Economic conservatives have a special love for cutting capital gains taxes. Not only do they feel it is one of the most destructive taxes that exists, but it was the 1978 capital gains tax cut—along with Proposition 13 the same year in California—that really launched the supply-side tax revolution. Now Barack Obama says he wants to perhaps nearly double the capital gains tax rate. Here is what he told CNBC's Maria Bartiromo last week (boldface mine):
Well, you know, I haven't given a firm number. Here's my belief, that we can't go back to some of the, you know, confiscatory rates that existed in the past that distorted sound economics. And I certainly would not go above what existed under Bill Clinton, which was 28 percent. I would—and my guess would be it would be significantly lower than that. I think that we can have a capital gains rate that is higher than 15 percent. If it—and if it, you know—when I talk to people like Warren Buffett or others and I ask them, you know, what's—how much of a difference is it going to be if it's 20 or 25 percent, they say, look, if it's within that range, then it's not going to distort, I think, economic decision making.

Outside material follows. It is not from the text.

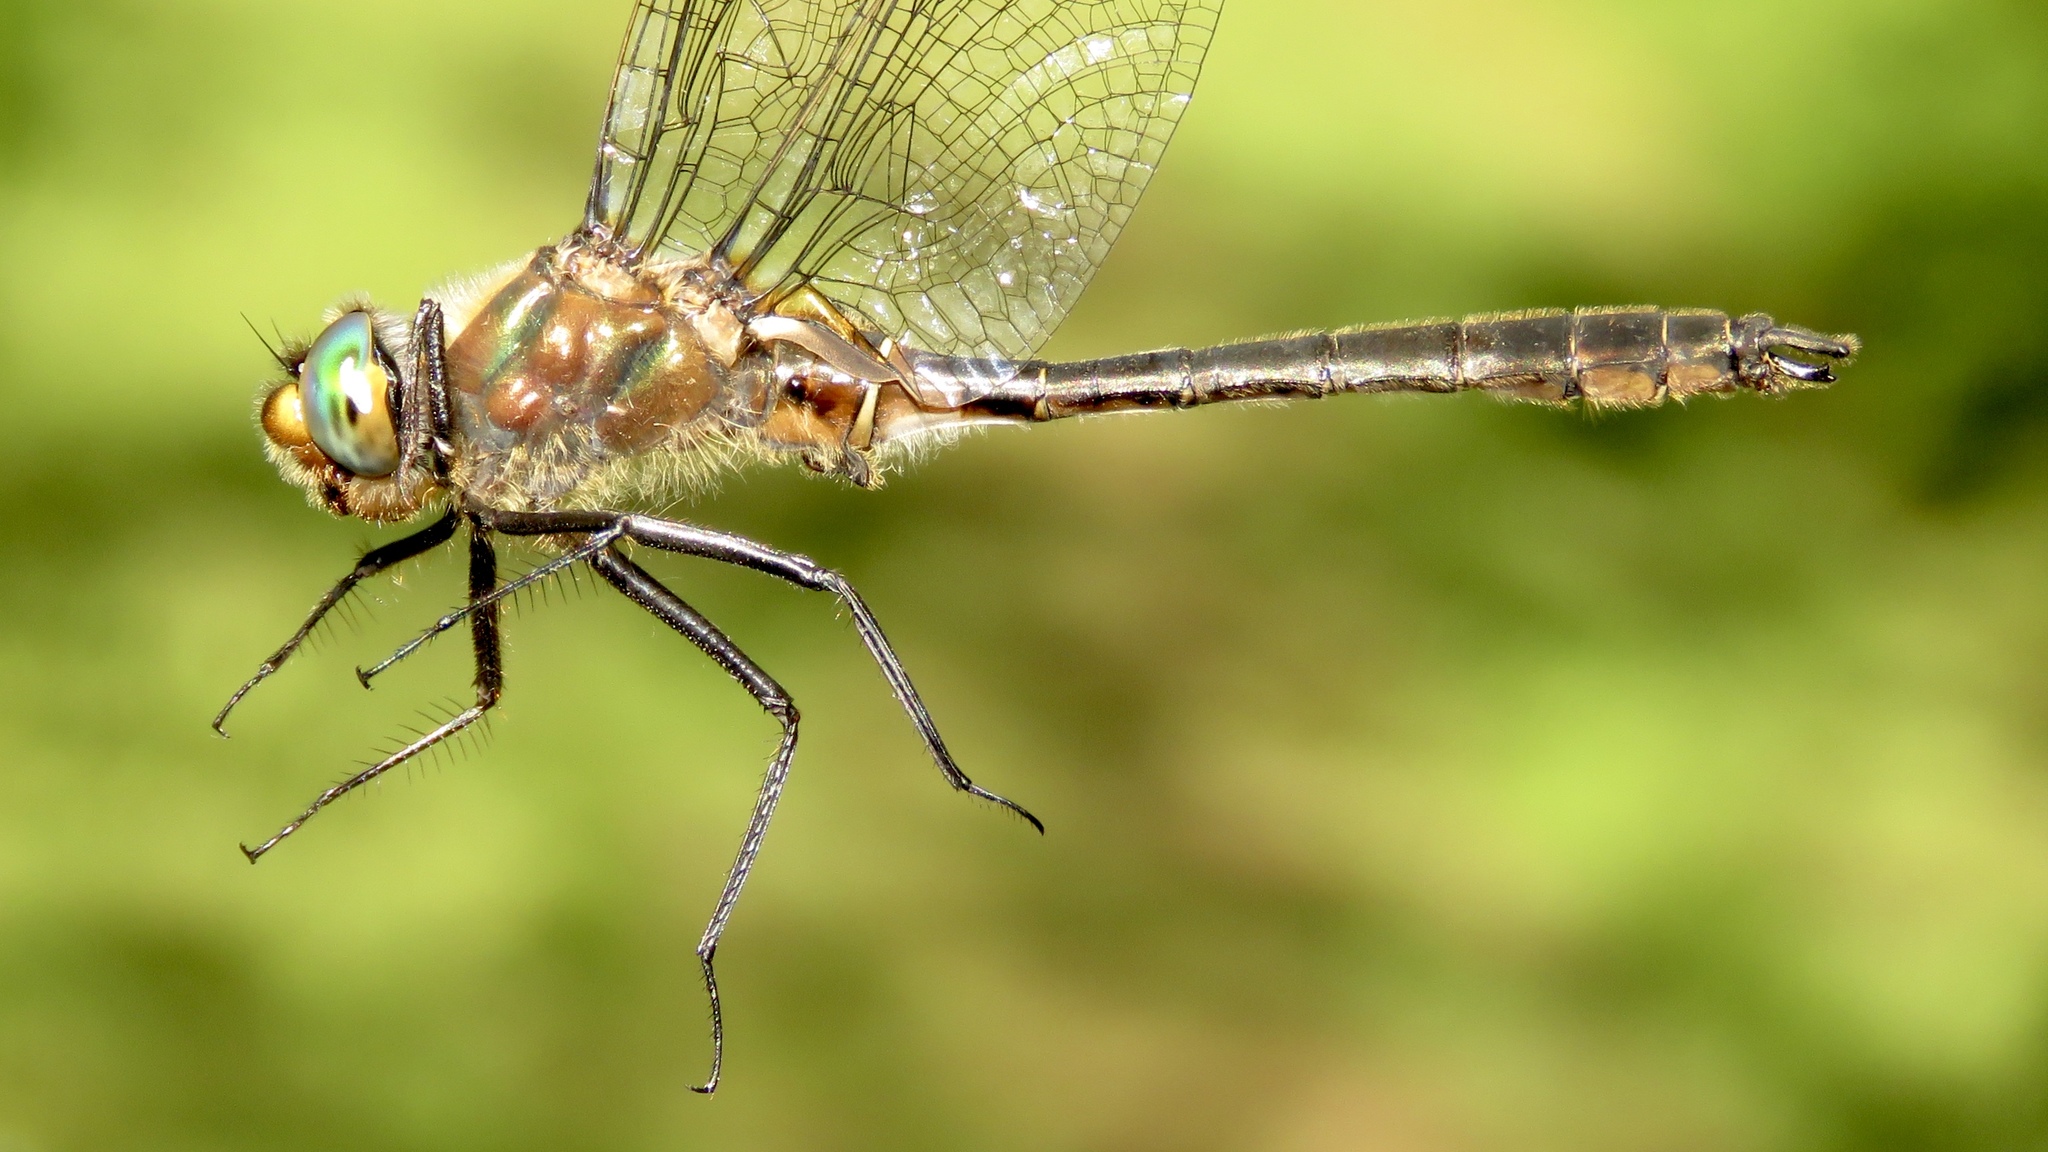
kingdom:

My take: Obama got it wrong. The capital gains rate during the Clinton administration fell from 28 percent at the beginning to 20 percent with the signing of the Taxpayer Relief Act of 1997 in August of that year. Interestingly, the economy managed only two years of growth of 4 percent or more in the decade previous to the 1997 cap gains cut—but notched three straight years of such growth in 1997, 1998, and 1999.